Не пиррова ли, подумал Петефи, откладывая письмо. Вспомнилось распавшееся содружество, всколыхнулся прогорклый осадок, стало оттаивать приглушенное сердце. Старики, их дорогие морщины выплыли из пелены. Запахом убогой корчмы шибануло, где он хлебал в последний раз похлебку, сглатывая слезу. И так больно сделалось, так жалко стало себя и всех, что кофе обожгло желчью, и он выплеснул его в окно.
Прощай, гостеприимный Колто! Прощай…
Вместо того чтобы преследовать отлетевшую музу в заоблачных высях, Петефи, вслед за Дантом, спустился в адское жерло. В надьбаньской вполне захолустной угольной шахте, озаряемой трепетным язычком, едва просвечивающим сквозь медную сетку, обозначились ему тайные руны мадьярской судьбы. Еще гимназистом мечтал он хоть одним глазом заглянуть в заповедные недра. И не удивительно, что шахта, расположенная неподалеку от Колто, совершенно заворожила поэта. Сосредоточенный, молчаливый, день за днем он спускался в забой и, блуждая по беспросветным галереям, тихо следовал за людьми, медленно и неотступно врубавшимися в земную твердь. Они напоминали истощенных, подкошенных неизлечимым недугом узников ада. «И вырежу я сердце потому, что лишь мученьями обязан я ему, и в землю посажу…»
— Сервус! — окликнул его однажды полуголый откатчик, лоснящийся потом и угольной пылью. — Помнишь дорогу за старой корчмой?
— Так это ты, Лаци, незадачливый бетяр? — Поэт не сразу узнал батрака, которому отдал когда-то последний хлеб. — Ты, помнится, спалил чье-то имение?
— К сожалению, только амбар.
— И снова поишь потом и кровью сиятельных трутней! — Петефи высоко поднял лампочку Дэви.
«И с громом полюсы вселенной с их вековой оси сорвет, — сложилось потом, — и в битву ринутся стихии, ниспровергая небосвод, и по залитым кровью струнам, последний возвещая бой, я в исступлении ударю окровавленною рукой».
Дожди над двухшпильными башнями Праги. Над Карловым мостом, над Голгофой в венце золотых письмен: «Кодауш, кодауш, кодауш» — святой, святой, святой бог.
В опустевшем соборе святого Вита толкутся чудища на безмолвном параде. Снуют крысы на задних лапах, ощерив острые зубы, толпятся химерические фантомы: нетопыриные перепонки, совиные очи, хвосты драконов и скатов, клювы колпиц и попугаев, чешуя броненосцев, змеиные языки.

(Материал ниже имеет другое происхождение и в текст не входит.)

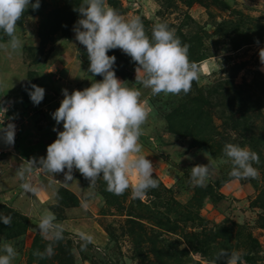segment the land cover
Wrapping results in <instances>:
<instances>
[{
  "label": "rangeland",
  "instance_id": "rangeland-1",
  "mask_svg": "<svg viewBox=\"0 0 264 264\" xmlns=\"http://www.w3.org/2000/svg\"><path fill=\"white\" fill-rule=\"evenodd\" d=\"M82 0H40L17 24L23 41L20 53L0 50V113L4 127L16 126L15 142L7 148L19 167L25 160L46 157L47 146L63 131L52 118L61 101L102 76L88 72L86 47L75 39V11ZM35 3V0H32ZM125 19L140 17L151 38L154 24L164 22L188 44L189 60L198 64L200 78L185 95L152 96L136 82L137 63L120 49L115 56L118 79L142 92L152 109L144 125L142 155L154 166L158 187L144 200L131 188L123 195L106 191L99 179L94 187L78 170L64 184L63 173L34 171L31 182L40 190L21 188L0 192V246L11 243L19 256L13 264H209L221 249L239 252L243 264H264V71L259 51L264 48V0H106ZM8 38L0 31V42ZM259 41V43H257ZM139 75H143L140 73ZM45 89L39 105L28 91ZM226 143L259 154L258 179L229 176L231 163H221ZM207 152V157L204 153ZM0 160V162L2 161ZM210 162L206 186L190 183L191 168ZM66 171V170H65ZM80 177L83 180H78ZM135 174L129 176L136 183ZM59 181V182H57ZM45 191V192H44ZM91 194V195H89ZM87 200V210L81 207ZM48 209L65 226V239L55 255L39 259L49 243L37 230L40 214ZM78 231L94 236L79 250ZM0 254H3L0 252Z\"/></svg>",
  "mask_w": 264,
  "mask_h": 264
},
{
  "label": "clouds",
  "instance_id": "clouds-1",
  "mask_svg": "<svg viewBox=\"0 0 264 264\" xmlns=\"http://www.w3.org/2000/svg\"><path fill=\"white\" fill-rule=\"evenodd\" d=\"M31 7L38 10L40 0H0V31L8 38L0 42V50L7 53H20L23 41L17 35V24ZM81 17L74 25L75 39L86 47L90 61L88 72L93 76H102L83 90H73L69 94L62 89L63 100L53 112L56 124H63V131L57 132L56 140L47 146L46 157L25 160L17 169L21 180L20 188L24 194H36L40 190L31 182L34 171L51 174L63 173L64 184L74 180L73 171L78 172L94 187L99 179L106 182V191L114 195H123L131 188L134 199L144 200L148 191L157 188L152 162L142 155L143 145L140 138L145 134L144 125L148 122L152 109L141 99L142 92L130 88L117 78L114 65L115 56H109V50L120 49L136 62V82L150 89L152 96L187 95L194 81L200 78L197 63L189 60V45L182 43L175 30L167 23L159 22L152 28L151 38L146 34L140 17L125 19L117 10L108 6L106 0H82L74 9ZM259 43V41H257ZM259 59L264 66V48L259 51ZM264 71V67L261 68ZM143 73V75H139ZM28 95L34 105H39L45 96V89L30 85ZM8 111L0 102V113ZM4 118L0 120V125ZM14 123L0 127L4 142L14 145ZM207 152L204 155L207 157ZM221 163L230 162L229 176L238 180L258 179L259 154L238 144L226 143L223 147ZM66 170V171H65ZM135 174L136 183L131 184L129 176ZM211 175L210 162L191 168L190 183L194 187H205ZM59 182V181H57ZM91 195V194H89ZM87 200L81 207L87 210ZM0 222L11 225L10 215H0ZM37 230L49 243L41 252L33 255L39 259L55 255V246L65 239L63 223L56 215L45 209L39 216ZM79 250L85 251L94 243V236L78 231ZM0 264H13L19 253L11 243L0 246ZM209 264H243L239 252L221 249L214 254Z\"/></svg>",
  "mask_w": 264,
  "mask_h": 264
},
{
  "label": "crops",
  "instance_id": "crops-1",
  "mask_svg": "<svg viewBox=\"0 0 264 264\" xmlns=\"http://www.w3.org/2000/svg\"><path fill=\"white\" fill-rule=\"evenodd\" d=\"M17 163L15 157L10 155L0 162V192L20 188L21 180L17 175Z\"/></svg>",
  "mask_w": 264,
  "mask_h": 264
},
{
  "label": "built area",
  "instance_id": "built-area-1",
  "mask_svg": "<svg viewBox=\"0 0 264 264\" xmlns=\"http://www.w3.org/2000/svg\"><path fill=\"white\" fill-rule=\"evenodd\" d=\"M0 120H2V119H0ZM0 127H4V124L0 125ZM6 153H7L6 148H1L0 147V160H2V158H4Z\"/></svg>",
  "mask_w": 264,
  "mask_h": 264
},
{
  "label": "water",
  "instance_id": "water-1",
  "mask_svg": "<svg viewBox=\"0 0 264 264\" xmlns=\"http://www.w3.org/2000/svg\"><path fill=\"white\" fill-rule=\"evenodd\" d=\"M8 144H6L5 142H4V139H3V133H0V147L1 148H8Z\"/></svg>",
  "mask_w": 264,
  "mask_h": 264
},
{
  "label": "trees",
  "instance_id": "trees-1",
  "mask_svg": "<svg viewBox=\"0 0 264 264\" xmlns=\"http://www.w3.org/2000/svg\"><path fill=\"white\" fill-rule=\"evenodd\" d=\"M30 10H31V7H30V9L27 11V13H32V12H30ZM32 11V10H31ZM78 180H83L82 178H80V177H76Z\"/></svg>",
  "mask_w": 264,
  "mask_h": 264
},
{
  "label": "bare ground",
  "instance_id": "bare-ground-1",
  "mask_svg": "<svg viewBox=\"0 0 264 264\" xmlns=\"http://www.w3.org/2000/svg\"><path fill=\"white\" fill-rule=\"evenodd\" d=\"M8 148H11V145H9Z\"/></svg>",
  "mask_w": 264,
  "mask_h": 264
}]
</instances>
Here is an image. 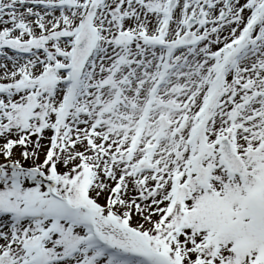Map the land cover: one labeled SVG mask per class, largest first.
Returning a JSON list of instances; mask_svg holds the SVG:
<instances>
[{"label":"snow or ice","instance_id":"6c2138e0","mask_svg":"<svg viewBox=\"0 0 264 264\" xmlns=\"http://www.w3.org/2000/svg\"><path fill=\"white\" fill-rule=\"evenodd\" d=\"M0 264H264V0H0Z\"/></svg>","mask_w":264,"mask_h":264}]
</instances>
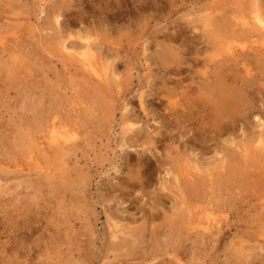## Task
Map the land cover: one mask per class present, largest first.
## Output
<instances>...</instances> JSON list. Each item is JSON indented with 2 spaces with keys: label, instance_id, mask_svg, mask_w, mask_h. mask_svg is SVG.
I'll list each match as a JSON object with an SVG mask.
<instances>
[{
  "label": "rangeland",
  "instance_id": "1",
  "mask_svg": "<svg viewBox=\"0 0 264 264\" xmlns=\"http://www.w3.org/2000/svg\"><path fill=\"white\" fill-rule=\"evenodd\" d=\"M258 1L264 9V0H0V264H264L262 189L248 177L264 164L243 168L221 190L203 185L187 205L166 203L161 221L146 219L161 184L178 191L177 173L159 174V162L177 157L195 181L221 166L213 153L200 157L198 146L184 162L166 149L182 144L178 131L166 146L154 142L155 131L170 135L163 108L180 78L213 75L215 62L229 58L239 62L231 64L240 82L248 75L241 52L264 54V35L243 25ZM220 14L236 26L222 46L200 39L206 52L187 53L179 31L200 37ZM251 73L248 102L261 105L264 80ZM257 115L248 126L240 121L234 153L256 156L264 147L250 134L264 127ZM187 206L205 240L192 224L180 252L147 249L148 229ZM131 228H146L136 248L120 245Z\"/></svg>",
  "mask_w": 264,
  "mask_h": 264
},
{
  "label": "bare ground",
  "instance_id": "2",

На взмыленных лошадях подлетают к чугунным порогам Пражского града курьеры из Вены. Ну и шутку сыграл фельдмаршал-лейтенант! Взял да застрелился. В белом парадном мундире, при всех орденах и золотой шпаге подъехал ранним утром к чугунным воротам штаба генерал-квартирмейстера на Штаубенринге, пробрался в кабинет, который занимал генерал-инспектор фон Эстерхази, и выстрелил себе в сердце.
Тело с алым пятном и темной дыркой в левом боку так и осталось в кресле, лишь накренилось слегка. Казалось, что Кауниц, поджидая хозяина кабинета, задремал ненароком, уронив на ковер пистолет, словно погасшую трубку.
Невольно возникал вопрос, почему именно здесь? Слухи насчет того, что Эстерхази с помощью Кауница крепко нагрел руки на поставках гнилого сена для армии, никак не объясняли случившегося. Даже тот ставший известным в обществе факт, что генерал-инспектор отказался ссудить бывшему компаньону несколько тысяч гульденов, не оправдывал столь скандальной мести. Иное дело кабинет Меттерниха. Если бы Кауниц застрелился за столом канцлера, то наверняка был бы правильней понят. По крайней мере, этого ждала от него антиметтерниховская фронда.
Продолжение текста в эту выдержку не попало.